-- Passage to read --

* * * * *

BioGaia pumps cash into orphan drug subsidiary ahead of possible spinout

BioGaia (STO:BIOG-B) has funnelled SEK 35 million ($4 million) into the bank account of its subsidiary Infant Bacterial Therapeutics (IBT) to tide the unit over while it considers how to finance clinical trials of an orphan drug. The next move could be a separate listing of the subsidiary.

IBT CEO Staffan Strömberg

Stockholm, Sweden-based BioGaia has now invested SEK 82 million in IBT but, with a further SEK 100 million needed for a planned clinical trial, the parent company is considering turning off the funding faucet. A separate listing of IBT, in which BioGaia currently holds a 94.5% stake, is one possibility. The end goal of whatever happens next is to ensure IBT has the SEK 130 million it needs to take its drug to prevent necrotizing enterocolitis (NEC) in premature infants into the clinic. IBT plans to runs two trials of the drug, which has orphan status on both side of the Atlantic, in the next three years.

The speed with which the drug, IBP-9414, has advanced has taken BioGaia by surprise, necessitating the consideration of how to finance an initial safety and tolerability trial earlier than expected. IBT plans to start the placebo-controlled dose escalation trial by the end of the year. Once complete, IBT hopes the data from a small sample of premature infants will convince FDA the drug is safe enough to advance into a pivotal study. If everything goes to plan, IBT will embark on a NDA-enabling trial in 2017.

IBT is looking to the trial to generate data to back up its theory that a bacterial strain derived from human breast milk and delivered in the formulation IBP-9414 can prevent NEC. The idea is to tackle three of the major processes involved with NEC, a gastrointestinal condition that kills approximately 5,200 infants a year in the U.S. and Europe. NEC is characterized by the presence of pathogenic gut bacteria, malfunctioning of the gastrointestinal tract and unregulated inflammation. Consequently, IBT has picked an anti-inflammatory, anti-pathogenic bacteria that aids gut motility for IBP-9414.

* * * * *

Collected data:

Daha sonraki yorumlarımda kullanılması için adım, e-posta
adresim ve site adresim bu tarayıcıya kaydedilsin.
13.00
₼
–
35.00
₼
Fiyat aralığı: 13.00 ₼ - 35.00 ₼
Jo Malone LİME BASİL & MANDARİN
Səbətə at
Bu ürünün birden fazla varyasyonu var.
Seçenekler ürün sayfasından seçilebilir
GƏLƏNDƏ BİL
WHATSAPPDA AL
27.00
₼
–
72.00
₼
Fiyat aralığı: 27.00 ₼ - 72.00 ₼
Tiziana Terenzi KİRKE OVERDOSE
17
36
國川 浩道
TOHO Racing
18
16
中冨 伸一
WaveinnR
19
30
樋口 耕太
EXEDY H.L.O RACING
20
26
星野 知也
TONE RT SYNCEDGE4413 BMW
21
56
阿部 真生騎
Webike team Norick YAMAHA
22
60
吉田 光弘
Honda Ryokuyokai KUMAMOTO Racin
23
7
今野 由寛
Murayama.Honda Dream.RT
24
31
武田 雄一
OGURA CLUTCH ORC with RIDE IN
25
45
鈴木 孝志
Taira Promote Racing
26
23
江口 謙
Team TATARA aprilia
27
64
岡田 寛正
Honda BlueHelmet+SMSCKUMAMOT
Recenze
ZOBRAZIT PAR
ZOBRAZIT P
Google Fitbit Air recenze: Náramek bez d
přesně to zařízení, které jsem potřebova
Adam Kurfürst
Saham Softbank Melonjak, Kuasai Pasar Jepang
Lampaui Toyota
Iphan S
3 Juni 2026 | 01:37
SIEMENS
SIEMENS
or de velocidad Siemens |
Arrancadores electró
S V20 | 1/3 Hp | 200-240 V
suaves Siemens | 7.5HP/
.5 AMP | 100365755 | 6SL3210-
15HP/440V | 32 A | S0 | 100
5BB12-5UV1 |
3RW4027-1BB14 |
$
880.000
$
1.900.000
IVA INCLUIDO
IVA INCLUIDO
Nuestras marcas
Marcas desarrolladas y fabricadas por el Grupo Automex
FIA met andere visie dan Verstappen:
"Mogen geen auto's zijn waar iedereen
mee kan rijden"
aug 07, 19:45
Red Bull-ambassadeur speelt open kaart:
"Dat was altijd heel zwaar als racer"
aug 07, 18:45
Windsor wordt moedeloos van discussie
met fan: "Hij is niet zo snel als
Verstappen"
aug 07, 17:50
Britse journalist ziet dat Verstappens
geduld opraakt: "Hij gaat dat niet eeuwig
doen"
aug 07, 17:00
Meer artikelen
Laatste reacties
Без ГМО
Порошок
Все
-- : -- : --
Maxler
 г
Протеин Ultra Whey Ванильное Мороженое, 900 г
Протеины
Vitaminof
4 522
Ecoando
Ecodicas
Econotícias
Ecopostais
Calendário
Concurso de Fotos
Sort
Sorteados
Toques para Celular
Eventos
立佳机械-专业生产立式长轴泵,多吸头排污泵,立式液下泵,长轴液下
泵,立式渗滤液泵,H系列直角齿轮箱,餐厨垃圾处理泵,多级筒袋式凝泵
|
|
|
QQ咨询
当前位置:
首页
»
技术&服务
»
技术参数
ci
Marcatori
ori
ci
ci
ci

* * * * *

-- Complete the following --
• A. Rewrite the part of the BioGaia article that opens with the words containing "IBT is looking" and closes with "motility for IBP-9414.", changing "human breast milk" to "donor breast milk".
• B. According to the BioGaia article, how much has BioGaia invested in IBT so far?

-- Results for each task --
• A.
IBT is looking to the trial to generate data to back up its theory that a bacterial strain derived from donor breast milk and delivered in the formulation IBP-9414 can prevent NEC. The idea is to tackle three of the major processes involved with NEC, a gastrointestinal condition that kills approximately 5,200 infants a year in the U.S. and Europe. NEC is characterized by the presence of pathogenic gut bacteria, malfunctioning of the gastrointestinal tract and unregulated inflammation. Consequently, IBT has picked an anti-inflammatory, anti-pathogenic bacteria that aids gut motility for IBP-9414.

• B. SEK 82 million